In an eye-opening essay, Bernstien Research analyst Jeffrey Lindsay proposes a radical idea on how Google (NASDAQ:GOOG) might address the business model problem that now afflicts YouTube: charge people listing fees for uploading video to the site.
Lindsay writes in a note to clients Friday that YouTube in 2009 should generate revenue of $200 million to $250 million, but with costs in the $400 million to $700 million range. I would note that Google doesn’t provide any financial data on YouTube, but the numbers are consistent with what other analysts have estimated: back in April, Credit Suisse analyst Spencer Wang calculated that Google will lose $470 million on YouTube this year.
True, the company is pushing harder lately at collecting more monetizable - i.e., professionally produced - video content.
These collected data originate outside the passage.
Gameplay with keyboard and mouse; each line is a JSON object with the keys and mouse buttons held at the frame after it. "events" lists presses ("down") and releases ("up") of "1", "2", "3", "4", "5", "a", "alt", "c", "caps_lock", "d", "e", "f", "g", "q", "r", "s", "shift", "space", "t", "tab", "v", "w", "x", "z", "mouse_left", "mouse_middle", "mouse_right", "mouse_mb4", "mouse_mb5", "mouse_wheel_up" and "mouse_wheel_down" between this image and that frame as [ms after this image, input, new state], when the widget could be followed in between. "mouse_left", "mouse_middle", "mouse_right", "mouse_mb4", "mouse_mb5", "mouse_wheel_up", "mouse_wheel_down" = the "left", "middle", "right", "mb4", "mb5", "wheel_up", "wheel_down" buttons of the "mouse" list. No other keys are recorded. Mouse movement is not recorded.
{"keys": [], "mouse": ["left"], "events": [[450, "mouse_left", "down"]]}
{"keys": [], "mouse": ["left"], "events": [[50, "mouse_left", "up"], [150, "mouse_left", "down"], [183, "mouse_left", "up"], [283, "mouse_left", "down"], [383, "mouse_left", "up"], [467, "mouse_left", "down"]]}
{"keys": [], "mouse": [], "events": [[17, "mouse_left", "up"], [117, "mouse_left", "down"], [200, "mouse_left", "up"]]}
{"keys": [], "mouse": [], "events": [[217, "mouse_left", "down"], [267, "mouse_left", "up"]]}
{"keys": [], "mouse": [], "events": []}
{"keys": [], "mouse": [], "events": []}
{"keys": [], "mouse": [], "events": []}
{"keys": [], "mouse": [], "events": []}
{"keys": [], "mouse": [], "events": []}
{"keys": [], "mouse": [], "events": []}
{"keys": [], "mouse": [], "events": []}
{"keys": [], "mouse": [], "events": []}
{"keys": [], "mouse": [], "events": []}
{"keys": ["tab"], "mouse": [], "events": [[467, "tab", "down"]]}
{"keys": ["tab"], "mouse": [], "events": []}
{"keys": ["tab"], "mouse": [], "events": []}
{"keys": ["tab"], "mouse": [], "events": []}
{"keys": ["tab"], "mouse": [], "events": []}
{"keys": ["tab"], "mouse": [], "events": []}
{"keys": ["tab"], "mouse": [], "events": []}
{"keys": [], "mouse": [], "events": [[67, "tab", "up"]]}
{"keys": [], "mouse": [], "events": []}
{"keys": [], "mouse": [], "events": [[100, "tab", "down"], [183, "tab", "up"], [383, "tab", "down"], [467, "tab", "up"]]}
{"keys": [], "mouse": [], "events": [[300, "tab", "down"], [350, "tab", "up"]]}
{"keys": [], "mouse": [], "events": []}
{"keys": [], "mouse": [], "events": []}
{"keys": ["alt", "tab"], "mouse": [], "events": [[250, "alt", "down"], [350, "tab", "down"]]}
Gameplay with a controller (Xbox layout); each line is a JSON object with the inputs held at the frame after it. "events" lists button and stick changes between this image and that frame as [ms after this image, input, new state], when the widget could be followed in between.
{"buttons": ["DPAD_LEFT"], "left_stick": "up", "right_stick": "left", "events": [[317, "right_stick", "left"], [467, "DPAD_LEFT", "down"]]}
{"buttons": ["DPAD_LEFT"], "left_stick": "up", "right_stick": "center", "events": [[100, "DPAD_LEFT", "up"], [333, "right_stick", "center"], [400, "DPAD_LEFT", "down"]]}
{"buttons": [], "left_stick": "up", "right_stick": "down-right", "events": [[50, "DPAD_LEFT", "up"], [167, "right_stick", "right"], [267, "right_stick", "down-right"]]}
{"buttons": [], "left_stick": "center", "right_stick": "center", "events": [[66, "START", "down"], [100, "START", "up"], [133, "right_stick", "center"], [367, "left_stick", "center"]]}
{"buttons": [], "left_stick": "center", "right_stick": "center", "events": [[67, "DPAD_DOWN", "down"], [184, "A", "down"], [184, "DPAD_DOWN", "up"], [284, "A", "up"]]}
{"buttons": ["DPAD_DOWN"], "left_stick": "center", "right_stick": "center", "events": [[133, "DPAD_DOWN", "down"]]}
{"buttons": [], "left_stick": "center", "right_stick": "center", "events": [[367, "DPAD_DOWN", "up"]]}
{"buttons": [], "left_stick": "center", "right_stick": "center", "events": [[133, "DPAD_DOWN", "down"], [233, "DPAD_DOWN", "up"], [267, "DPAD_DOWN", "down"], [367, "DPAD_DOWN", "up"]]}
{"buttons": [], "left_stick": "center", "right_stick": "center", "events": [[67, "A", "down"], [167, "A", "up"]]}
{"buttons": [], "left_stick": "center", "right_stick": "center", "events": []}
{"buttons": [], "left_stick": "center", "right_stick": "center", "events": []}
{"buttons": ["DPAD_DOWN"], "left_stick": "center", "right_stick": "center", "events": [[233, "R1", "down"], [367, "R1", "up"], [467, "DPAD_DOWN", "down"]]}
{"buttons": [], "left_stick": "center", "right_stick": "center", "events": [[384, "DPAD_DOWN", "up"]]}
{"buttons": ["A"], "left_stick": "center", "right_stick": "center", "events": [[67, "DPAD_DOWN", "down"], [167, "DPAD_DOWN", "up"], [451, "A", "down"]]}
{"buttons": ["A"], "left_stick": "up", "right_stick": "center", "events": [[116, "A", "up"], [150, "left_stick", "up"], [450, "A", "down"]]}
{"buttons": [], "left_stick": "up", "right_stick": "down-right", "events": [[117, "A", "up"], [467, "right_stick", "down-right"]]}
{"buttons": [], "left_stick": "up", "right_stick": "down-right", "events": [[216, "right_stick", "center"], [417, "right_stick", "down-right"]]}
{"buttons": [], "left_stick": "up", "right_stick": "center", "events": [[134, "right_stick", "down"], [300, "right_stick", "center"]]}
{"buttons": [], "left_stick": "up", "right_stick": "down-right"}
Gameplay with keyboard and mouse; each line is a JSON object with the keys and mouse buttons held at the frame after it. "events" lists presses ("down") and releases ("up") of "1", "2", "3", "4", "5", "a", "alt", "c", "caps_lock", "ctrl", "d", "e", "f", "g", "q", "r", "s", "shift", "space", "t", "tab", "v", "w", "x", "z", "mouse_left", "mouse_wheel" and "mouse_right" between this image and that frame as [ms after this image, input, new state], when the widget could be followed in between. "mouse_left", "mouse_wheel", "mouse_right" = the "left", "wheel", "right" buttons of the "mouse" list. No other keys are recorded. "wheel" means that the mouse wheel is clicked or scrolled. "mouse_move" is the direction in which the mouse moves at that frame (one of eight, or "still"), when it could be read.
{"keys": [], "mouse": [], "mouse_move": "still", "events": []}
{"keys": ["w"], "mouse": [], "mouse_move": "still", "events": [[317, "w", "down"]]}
But Lindsay contends that “unless Google can pull something unexpected out of the hat,” it is unlikely that advertisers will favor YouTube over Hulu or the Web properties of the broadcasters. Meanwhile, he notes that the service as currently structured effectively has nearly unlimited costs.
“Is it really a good idea to allow users to upload video of anything?” he asks. “One or our colleagues regularly uploads video of his pet mouse. Some members use YouTube as a way to share family videos with relatives. Hosting these videos forever has real cost. Is the community really enriched by this service?”
He thinks it might make sense to consider levying low but non-zero listing fees so people “stop listing rubbish and cover at least some of the hosting cost.” Lindsay proposes that videos that score well in user metrics could get a break on their fees which could go to zero for popular and advertising-friendly clips. Ad revenue could be split with content providers, but a hosting fee would apply if if revenue fell below specified levels.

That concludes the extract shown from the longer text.